Reading the visual language of the Buddhist wall paintings of Kucha
Key information
- Date
- Time
-
10:00 am to 1:00 pm
- Venue
- Main Building
- Room
- G3
- Event type
- Seminar
About this event
The wall paintings of the Buddhist cave temples of Kucha are composed in a distinctive and highly refined pictorial language.

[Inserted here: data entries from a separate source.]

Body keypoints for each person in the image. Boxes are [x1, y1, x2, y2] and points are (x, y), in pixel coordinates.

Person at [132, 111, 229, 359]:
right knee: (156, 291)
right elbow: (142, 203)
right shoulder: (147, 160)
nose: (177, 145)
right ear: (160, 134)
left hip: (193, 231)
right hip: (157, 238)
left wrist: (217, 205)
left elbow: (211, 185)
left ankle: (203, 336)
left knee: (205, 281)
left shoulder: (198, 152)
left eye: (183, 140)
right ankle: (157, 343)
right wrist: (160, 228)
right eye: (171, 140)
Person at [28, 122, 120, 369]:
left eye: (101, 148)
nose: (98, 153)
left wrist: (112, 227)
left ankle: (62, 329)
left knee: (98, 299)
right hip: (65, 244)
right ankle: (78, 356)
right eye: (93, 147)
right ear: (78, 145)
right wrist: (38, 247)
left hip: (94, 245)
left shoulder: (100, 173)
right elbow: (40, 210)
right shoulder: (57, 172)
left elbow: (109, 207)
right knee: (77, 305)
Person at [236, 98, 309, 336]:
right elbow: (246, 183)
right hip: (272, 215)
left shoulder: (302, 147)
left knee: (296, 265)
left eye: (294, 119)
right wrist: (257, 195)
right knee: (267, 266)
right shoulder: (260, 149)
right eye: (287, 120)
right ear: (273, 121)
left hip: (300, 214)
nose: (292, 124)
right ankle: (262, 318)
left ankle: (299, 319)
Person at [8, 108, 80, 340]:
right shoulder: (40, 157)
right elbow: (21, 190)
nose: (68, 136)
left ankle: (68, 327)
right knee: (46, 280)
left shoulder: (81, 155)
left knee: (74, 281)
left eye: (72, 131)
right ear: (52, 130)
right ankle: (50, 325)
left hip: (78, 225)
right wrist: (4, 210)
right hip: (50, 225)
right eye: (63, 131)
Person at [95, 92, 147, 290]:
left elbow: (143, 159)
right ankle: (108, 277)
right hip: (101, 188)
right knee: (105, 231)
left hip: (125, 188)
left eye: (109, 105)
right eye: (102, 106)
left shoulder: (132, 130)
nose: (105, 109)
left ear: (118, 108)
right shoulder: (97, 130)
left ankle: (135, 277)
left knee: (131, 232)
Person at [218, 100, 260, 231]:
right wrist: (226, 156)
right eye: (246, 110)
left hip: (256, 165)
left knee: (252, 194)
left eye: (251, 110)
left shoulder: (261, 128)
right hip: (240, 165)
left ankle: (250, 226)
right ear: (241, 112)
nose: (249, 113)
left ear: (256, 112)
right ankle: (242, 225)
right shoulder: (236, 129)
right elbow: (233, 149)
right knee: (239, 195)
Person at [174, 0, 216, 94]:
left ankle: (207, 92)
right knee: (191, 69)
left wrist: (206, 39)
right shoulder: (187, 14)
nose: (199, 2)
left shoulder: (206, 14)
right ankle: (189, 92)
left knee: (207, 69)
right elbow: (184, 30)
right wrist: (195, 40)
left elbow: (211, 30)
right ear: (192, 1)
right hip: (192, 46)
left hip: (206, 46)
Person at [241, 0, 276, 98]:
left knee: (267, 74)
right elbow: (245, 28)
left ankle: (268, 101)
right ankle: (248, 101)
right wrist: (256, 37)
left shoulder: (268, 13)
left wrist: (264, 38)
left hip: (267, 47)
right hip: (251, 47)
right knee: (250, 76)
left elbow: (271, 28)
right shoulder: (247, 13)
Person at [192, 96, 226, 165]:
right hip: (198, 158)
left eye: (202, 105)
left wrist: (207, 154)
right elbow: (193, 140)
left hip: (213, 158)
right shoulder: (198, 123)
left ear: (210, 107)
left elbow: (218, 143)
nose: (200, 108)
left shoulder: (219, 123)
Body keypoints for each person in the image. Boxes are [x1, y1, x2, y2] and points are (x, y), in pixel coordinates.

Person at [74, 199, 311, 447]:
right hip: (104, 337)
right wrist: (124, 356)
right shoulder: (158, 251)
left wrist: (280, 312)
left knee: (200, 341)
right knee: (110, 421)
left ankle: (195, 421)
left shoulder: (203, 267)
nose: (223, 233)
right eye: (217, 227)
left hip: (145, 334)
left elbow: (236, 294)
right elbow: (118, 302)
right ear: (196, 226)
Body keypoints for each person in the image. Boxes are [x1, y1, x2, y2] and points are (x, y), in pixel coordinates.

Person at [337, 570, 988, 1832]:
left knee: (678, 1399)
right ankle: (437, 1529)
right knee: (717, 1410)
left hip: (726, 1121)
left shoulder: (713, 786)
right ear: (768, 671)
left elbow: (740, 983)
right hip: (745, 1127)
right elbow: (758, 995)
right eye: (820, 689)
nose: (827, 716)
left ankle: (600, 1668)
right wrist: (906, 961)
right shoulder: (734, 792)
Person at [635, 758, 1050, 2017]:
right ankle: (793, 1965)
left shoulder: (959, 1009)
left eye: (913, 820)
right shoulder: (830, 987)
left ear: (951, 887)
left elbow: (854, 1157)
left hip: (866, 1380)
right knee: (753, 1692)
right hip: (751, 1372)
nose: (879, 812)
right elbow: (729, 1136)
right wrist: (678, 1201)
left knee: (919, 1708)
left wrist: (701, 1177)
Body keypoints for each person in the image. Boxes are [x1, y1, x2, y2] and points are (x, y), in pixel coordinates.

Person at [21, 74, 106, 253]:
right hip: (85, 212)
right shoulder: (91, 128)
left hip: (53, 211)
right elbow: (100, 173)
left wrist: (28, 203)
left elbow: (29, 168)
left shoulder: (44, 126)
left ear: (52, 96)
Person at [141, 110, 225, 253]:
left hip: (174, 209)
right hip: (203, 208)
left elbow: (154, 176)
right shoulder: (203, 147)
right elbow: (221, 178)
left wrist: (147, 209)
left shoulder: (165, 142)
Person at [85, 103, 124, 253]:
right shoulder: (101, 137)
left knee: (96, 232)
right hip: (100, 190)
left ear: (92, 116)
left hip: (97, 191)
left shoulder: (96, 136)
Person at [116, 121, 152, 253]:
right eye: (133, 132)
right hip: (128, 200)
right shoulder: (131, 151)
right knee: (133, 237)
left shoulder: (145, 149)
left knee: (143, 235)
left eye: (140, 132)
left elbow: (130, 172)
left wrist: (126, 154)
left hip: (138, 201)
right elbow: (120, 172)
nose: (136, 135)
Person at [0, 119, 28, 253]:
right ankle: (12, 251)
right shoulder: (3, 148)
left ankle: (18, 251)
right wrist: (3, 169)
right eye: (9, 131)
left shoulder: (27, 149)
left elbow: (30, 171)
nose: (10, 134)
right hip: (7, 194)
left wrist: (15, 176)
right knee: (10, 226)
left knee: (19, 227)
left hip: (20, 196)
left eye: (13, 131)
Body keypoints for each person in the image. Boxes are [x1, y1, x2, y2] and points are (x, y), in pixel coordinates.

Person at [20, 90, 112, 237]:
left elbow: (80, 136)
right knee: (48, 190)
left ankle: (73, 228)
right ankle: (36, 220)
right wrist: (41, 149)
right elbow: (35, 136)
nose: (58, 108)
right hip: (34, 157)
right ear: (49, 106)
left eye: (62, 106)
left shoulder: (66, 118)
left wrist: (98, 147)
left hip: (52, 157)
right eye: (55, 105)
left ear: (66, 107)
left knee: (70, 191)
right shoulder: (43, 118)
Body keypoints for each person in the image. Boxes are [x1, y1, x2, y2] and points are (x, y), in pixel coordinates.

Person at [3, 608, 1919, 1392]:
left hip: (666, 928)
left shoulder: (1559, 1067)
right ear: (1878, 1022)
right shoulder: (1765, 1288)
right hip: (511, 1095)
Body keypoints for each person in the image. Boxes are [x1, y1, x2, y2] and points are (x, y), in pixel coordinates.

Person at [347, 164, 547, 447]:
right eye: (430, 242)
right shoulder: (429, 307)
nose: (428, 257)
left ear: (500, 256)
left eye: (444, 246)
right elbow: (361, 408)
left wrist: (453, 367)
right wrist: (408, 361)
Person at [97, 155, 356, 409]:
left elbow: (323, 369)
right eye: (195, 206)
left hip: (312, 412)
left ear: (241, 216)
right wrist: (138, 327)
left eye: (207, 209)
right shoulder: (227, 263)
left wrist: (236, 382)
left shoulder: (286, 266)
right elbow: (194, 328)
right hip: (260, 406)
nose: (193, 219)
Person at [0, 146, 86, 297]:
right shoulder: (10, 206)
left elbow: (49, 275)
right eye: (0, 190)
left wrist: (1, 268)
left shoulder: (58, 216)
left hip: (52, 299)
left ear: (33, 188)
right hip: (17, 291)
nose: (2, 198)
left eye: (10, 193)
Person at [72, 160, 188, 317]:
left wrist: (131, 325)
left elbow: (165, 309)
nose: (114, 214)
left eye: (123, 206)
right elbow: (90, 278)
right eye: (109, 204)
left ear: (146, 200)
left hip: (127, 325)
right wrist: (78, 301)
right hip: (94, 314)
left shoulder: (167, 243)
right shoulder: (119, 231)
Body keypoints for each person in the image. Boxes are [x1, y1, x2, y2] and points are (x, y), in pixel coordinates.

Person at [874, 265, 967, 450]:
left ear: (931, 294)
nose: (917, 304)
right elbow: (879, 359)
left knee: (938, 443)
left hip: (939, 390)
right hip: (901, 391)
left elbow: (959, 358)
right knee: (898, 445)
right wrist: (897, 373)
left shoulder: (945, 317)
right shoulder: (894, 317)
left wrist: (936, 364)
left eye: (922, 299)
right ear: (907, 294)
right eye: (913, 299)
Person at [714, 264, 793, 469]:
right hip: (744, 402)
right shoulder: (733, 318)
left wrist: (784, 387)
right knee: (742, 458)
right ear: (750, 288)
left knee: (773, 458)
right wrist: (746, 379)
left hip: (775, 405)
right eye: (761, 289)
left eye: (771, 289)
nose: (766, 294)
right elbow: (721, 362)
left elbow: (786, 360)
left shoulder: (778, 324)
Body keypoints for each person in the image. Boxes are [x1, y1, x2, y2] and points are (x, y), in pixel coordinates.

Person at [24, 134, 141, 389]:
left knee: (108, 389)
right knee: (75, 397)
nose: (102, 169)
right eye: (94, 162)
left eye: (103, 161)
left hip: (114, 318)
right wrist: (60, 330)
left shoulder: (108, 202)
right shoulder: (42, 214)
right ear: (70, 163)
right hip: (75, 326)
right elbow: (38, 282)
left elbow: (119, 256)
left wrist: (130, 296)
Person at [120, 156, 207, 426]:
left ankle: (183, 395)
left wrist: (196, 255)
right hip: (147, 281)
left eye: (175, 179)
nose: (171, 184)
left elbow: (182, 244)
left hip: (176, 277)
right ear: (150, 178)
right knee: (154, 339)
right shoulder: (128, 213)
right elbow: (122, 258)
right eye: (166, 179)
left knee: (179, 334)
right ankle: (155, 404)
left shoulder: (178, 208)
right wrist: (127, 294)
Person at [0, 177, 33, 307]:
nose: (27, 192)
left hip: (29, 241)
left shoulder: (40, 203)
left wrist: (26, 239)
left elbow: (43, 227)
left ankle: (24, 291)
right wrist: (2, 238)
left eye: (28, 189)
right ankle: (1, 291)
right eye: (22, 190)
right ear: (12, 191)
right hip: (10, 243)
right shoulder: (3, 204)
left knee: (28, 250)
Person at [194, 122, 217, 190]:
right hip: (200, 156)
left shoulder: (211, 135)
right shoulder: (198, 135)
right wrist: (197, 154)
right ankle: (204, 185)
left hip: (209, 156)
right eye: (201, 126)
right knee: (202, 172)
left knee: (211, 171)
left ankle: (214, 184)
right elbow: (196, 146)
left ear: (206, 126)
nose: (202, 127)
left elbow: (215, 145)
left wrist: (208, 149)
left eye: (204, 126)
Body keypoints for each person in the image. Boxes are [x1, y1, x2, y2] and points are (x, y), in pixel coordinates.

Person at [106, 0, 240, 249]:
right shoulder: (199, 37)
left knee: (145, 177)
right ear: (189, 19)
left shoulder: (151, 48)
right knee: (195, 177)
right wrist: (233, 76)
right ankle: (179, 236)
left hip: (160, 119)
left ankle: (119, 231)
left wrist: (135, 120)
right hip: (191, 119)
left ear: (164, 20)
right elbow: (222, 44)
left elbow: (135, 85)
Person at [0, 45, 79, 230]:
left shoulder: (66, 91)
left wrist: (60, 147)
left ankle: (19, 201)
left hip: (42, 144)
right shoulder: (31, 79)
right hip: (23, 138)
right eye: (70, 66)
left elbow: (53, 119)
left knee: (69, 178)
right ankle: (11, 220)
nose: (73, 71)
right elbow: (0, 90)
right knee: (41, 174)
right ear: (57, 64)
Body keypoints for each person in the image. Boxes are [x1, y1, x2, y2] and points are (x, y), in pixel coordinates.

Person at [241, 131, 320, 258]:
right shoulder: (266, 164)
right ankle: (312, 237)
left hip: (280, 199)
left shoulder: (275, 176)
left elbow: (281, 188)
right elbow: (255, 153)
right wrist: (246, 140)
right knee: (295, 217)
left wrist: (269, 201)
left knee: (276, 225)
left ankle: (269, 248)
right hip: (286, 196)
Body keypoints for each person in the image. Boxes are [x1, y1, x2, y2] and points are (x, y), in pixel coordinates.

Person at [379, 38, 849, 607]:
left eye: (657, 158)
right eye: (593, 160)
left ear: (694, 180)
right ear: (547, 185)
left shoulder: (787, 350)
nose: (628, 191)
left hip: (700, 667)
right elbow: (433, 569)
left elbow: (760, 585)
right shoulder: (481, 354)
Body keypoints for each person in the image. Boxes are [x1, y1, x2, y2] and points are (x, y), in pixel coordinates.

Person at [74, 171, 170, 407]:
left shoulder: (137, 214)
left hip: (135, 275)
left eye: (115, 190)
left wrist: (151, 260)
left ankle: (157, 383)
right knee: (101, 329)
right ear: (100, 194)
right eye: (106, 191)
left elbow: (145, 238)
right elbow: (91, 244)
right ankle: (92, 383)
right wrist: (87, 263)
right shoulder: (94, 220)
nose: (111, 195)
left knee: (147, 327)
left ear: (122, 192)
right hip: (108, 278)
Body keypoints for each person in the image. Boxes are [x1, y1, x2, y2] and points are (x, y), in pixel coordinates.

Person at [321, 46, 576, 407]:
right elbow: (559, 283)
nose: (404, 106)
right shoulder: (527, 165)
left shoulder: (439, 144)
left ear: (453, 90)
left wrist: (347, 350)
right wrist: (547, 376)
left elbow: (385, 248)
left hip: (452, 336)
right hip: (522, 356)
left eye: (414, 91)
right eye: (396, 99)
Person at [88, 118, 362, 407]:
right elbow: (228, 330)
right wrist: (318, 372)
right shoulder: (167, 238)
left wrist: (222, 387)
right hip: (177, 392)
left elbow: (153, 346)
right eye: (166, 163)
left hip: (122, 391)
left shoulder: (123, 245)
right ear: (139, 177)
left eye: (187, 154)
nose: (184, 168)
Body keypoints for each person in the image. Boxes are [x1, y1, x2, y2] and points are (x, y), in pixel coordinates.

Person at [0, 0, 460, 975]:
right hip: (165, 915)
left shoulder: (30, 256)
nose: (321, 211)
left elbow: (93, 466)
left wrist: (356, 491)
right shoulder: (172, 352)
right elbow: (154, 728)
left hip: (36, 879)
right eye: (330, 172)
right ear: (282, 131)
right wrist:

By learning their basic iconographic vocabulary and pictorial grammar, these murals can be approached as visual texts that can be actively 'read'. In this seminar, participants will engage in hands-on exercises to practice reading and interpreting the pictorial language of Kucha Buddhist painting. Through these practical exercises, the seminar will explore what kinds of Buddhological and historical insights can be drawn from mural materials by closely observing and analysing their visual language.
Attendance
This event is free and open to all, but registration is required.
Sponsor and organiser
The Buddhist Forum series is kindly sponsored by the Khyentse Foundation. It has been organised by the SOAS Centre of Buddhist Studies.
About the speaker
Satomi Hiyama is Assistant Professor of Buddhist Art History at the Department of Eastern Philosophy and Culture on the Faculty of Letters of Toyo University, as well as External Researcher of the research centre ‘Buddhist Wall Paintings of Kucha on the Northern Silk Road’ at the Saxon Academy of Sciences and Humanities in Leipzig. Her research focuses on the wall paintings of Buddhist rock-cut monasteries along the Silk Road, with special focus on Kucha and Dunhuang. She was Research Fellow of the Asian Art Museum, State Museums of Berlin from 2010 to 2016, and completed her PhD at Freie Universität Berlin in 2014. Her publications include: G. Vignato & S. Hiyama, Traces of the Sarvāstivādins in the Buddhist Monasteries of Kucha (Leipzig Kucha Studies 3, 2022); I. Konczak-Nagel / S. Hiyama / A. Klein (eds.), Connecting the Art, Literature, and Religion of South and Central Asia: Studies in Honour of Monika Zin (2022); H. Habata & S. Hiyama (eds.), Variety of Jātaka and Avadāna Transmission (2025).